The Role of the Schwinger Effect in Superradiant Axion Lasers
Superradiance can cause the axion cloud around a rotating black hole to reach extremely high densities, and the decay of these axions can produce a powerful laser. The electric field of these lasers is strong enough that the Schwinger effect may become significant, resulting in the production of an electron-positron plasma. We explore the dynamics between axion lasers and this electron-positron plasma. While there are several mechanisms by which the inclusion of a plasma can impact the laser’s behavior, the most significant of these mechanisms is that the electron-positron plasma imparts an effective mass on the photon. As the plasma frequency increases, axion decay becomes energetically unfavorable, up to the point where the axion no longer decays into photons, shutting off the laser. We find that the impact of the electron-positron plasma on the dynamics of the system depend heavily on the parameters, specifically the axion mass $m_ϕ$ and the superradiant coupling $α$, and that we may divide parameter space into three regimes: the unenhanced, enhanced, and unstable regimes. In the unenhanced and enhanced regime, the system will eventually settle into an equilibrium state, emitting a laser of constant luminosity while the number of axions remains constant. In the unenhanced regime, this equilibrium state can be calculated while neglecting the effects of Schwinger production; in the enhanced regime, the equilibrium luminosity is slightly larger than what it would be without Schwinger production. In the unstable regime, the electron-positron plasma suppresses axion decay to the point where the system is never able to reach equilibrium; instead, the axions continue to grow superradiantly. In all three cases, the production of superradiant axions will eventually cause the black hole to spin down to the point where superradiance ceases.
💡 Research Summary
This paper investigates the dynamic interplay between superradiant axion lasers, known as BLASTs (Black hole Lasers powered by Axion SuperradianT instabilities), and electron-positron plasmas generated via the Schwinger effect. Superradiance around rotating black holes can exponentially amplify a dense cloud of axions in a quasi-bound “gravitational atom” state. These axions can then undergo stimulated decay into photons, producing an extremely powerful, coherent electromagnetic emission—a laser. A key prediction is that the electric field strength within this laser can approach the critical Schwinger limit, triggering non-perturbative quantum vacuum decay and the prolific production of electron-positron pairs.

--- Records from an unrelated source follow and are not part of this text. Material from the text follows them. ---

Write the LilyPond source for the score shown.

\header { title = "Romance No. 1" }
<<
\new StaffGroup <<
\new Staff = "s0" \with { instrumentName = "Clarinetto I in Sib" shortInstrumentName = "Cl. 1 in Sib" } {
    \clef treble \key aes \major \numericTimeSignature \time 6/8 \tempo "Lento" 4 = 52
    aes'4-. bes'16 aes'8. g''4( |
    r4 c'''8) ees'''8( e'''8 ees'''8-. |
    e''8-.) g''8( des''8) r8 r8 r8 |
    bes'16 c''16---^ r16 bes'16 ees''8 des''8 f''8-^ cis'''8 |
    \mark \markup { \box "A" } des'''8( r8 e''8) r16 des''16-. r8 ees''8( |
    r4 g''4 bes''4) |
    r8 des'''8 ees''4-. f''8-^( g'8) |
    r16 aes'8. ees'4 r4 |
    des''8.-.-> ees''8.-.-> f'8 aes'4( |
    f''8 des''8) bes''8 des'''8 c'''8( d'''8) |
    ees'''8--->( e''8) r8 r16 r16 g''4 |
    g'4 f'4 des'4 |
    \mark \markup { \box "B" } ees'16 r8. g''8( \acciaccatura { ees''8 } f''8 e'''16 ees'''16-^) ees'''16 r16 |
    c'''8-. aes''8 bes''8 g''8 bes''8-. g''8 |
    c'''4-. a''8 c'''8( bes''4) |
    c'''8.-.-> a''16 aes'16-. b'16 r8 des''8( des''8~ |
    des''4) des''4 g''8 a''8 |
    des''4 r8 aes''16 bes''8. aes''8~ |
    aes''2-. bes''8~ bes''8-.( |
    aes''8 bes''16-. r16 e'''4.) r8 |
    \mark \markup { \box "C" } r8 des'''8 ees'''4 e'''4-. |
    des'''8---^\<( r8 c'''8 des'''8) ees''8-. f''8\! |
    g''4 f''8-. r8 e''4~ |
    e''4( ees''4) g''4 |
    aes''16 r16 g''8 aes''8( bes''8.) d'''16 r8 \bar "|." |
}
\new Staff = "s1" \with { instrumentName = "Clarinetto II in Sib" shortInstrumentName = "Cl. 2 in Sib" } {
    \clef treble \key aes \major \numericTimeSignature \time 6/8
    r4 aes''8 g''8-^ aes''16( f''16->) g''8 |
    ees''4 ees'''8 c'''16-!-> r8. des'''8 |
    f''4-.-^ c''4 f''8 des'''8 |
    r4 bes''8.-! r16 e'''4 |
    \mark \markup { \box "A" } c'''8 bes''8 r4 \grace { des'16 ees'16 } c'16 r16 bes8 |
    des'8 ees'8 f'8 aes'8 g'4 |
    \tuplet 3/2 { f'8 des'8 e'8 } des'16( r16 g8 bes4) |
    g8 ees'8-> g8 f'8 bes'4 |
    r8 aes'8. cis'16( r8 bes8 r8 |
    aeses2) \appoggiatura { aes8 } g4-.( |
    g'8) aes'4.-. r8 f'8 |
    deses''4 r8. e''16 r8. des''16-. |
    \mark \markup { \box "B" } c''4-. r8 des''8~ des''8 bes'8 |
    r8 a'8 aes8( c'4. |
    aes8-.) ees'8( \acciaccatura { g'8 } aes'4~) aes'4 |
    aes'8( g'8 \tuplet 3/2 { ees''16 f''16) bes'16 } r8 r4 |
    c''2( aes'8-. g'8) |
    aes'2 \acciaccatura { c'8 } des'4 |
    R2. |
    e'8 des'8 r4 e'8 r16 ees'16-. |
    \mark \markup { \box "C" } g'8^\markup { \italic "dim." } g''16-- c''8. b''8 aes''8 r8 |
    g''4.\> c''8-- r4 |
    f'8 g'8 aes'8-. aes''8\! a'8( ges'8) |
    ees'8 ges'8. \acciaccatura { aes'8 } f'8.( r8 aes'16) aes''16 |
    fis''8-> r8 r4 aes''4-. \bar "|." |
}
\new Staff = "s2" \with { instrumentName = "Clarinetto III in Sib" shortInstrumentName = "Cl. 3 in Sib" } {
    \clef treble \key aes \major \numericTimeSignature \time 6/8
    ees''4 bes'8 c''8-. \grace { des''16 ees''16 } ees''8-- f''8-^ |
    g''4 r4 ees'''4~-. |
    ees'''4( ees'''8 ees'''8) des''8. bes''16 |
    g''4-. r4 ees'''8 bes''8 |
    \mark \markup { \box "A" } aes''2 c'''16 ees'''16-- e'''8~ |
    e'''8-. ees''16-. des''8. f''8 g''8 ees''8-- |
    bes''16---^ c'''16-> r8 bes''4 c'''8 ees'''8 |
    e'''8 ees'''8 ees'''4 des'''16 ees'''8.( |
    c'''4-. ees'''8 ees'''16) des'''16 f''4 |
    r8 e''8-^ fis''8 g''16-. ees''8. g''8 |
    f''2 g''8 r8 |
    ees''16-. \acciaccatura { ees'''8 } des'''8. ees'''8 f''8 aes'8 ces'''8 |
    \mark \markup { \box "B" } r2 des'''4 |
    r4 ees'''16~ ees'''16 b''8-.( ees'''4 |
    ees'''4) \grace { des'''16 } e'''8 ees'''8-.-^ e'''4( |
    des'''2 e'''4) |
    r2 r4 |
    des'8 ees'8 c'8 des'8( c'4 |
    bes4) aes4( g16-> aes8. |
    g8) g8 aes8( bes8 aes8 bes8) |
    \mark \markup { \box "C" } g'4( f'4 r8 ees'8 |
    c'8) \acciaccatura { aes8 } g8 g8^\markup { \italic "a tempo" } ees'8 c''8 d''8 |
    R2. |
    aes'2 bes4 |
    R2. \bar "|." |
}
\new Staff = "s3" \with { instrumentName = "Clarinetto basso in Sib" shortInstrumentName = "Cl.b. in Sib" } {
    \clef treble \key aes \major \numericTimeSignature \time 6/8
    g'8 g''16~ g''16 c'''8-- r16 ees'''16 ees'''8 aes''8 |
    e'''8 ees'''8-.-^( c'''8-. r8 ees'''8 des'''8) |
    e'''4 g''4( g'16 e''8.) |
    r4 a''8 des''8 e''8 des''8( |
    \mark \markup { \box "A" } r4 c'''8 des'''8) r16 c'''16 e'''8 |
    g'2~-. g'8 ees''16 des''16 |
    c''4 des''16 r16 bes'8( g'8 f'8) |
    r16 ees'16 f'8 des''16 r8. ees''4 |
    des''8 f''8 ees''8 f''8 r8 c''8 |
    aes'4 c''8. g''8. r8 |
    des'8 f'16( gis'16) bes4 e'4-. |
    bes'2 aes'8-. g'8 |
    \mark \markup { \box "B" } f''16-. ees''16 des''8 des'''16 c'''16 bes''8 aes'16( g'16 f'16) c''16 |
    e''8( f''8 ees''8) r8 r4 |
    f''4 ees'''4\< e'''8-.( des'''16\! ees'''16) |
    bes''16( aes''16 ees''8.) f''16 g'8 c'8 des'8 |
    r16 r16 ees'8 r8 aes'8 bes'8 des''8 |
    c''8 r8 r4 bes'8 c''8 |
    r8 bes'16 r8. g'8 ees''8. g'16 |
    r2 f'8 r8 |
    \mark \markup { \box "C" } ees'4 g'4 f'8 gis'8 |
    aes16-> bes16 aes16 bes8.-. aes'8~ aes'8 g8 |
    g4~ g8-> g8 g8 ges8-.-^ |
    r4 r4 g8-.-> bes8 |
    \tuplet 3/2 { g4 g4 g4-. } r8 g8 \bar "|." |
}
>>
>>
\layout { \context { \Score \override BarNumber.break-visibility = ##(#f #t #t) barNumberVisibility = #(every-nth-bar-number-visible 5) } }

The central finding is that this Schwinger-produced plasma fundamentally alters the laser’s lifecycle by endowing photons with an effective mass equal to the plasma frequency. When this effective mass exceeds half the axion mass, the axion’s decay into two photons becomes kinematically forbidden, effectively shutting off the laser. The paper develops an extended set of Boltzmann equations that couple the evolution of axion and photon numbers to the density of the electron-positron plasma.
Through a stability analysis of these equations, the authors map the system’s fate onto a two-dimensional parameter space defined by the axion mass (m_φ) and the superradiant coupling constant (α). They identify three distinct regimes:
- The Unenhanced Regime: For certain parameters, Schwinger production is negligible or its back-reaction is minimal. The system behaves as a standard BLAST, reaching a steady-state equilibrium where superradiant growth balances axion decay, resulting in continuous laser emission.
- The Enhanced Regime: Here, Schwinger production is significant. The plasma imparts a mass to photons, but the system can still reach a new equilibrium. Interestingly, this equilibrium luminosity is found to be slightly higher than in the plasma-free case.
- The Unstable Regime: For a specific region of parameter space (typically lower axion masses), the feedback is catastrophic. The plasma builds up so rapidly that it completely suppresses axion decay before the system can reach equilibrium. Consequently, the axion cloud continues to grow superradiantly without the balancing act of decay, ultimately spinning down the black hole until the superradiance condition itself is violated.
A significant technical aspect of the work is the method used to calculate the Schwinger production rate within the chaotic, multi-directional photon bath of the BLAST. Instead of using average field values—which would greatly underestimate the rate due to the effect’s extreme nonlinearity—the authors compute a statistical average over the probable distributions of electric and magnetic field strengths within Compton-volume patches of the axion cloud.
The study concludes that Schwinger pair production is not a mere side effect but a decisive factor determining the stability and observational signature of superradiant axion lasers. The three identified regimes provide a clear theoretical framework for predicting whether a BLAST will emit steady radiation, pulsed bursts, or lead to uninterrupted axion cloud growth. The analysis is primarily applied to primordial black holes, which are favored candidates for hosting such extreme conditions. The paper also notes that the axion-assisted Schwinger effect, which would enhance pair production, is not included, suggesting that its findings might represent a conservative lower bound on the plasma’s impact.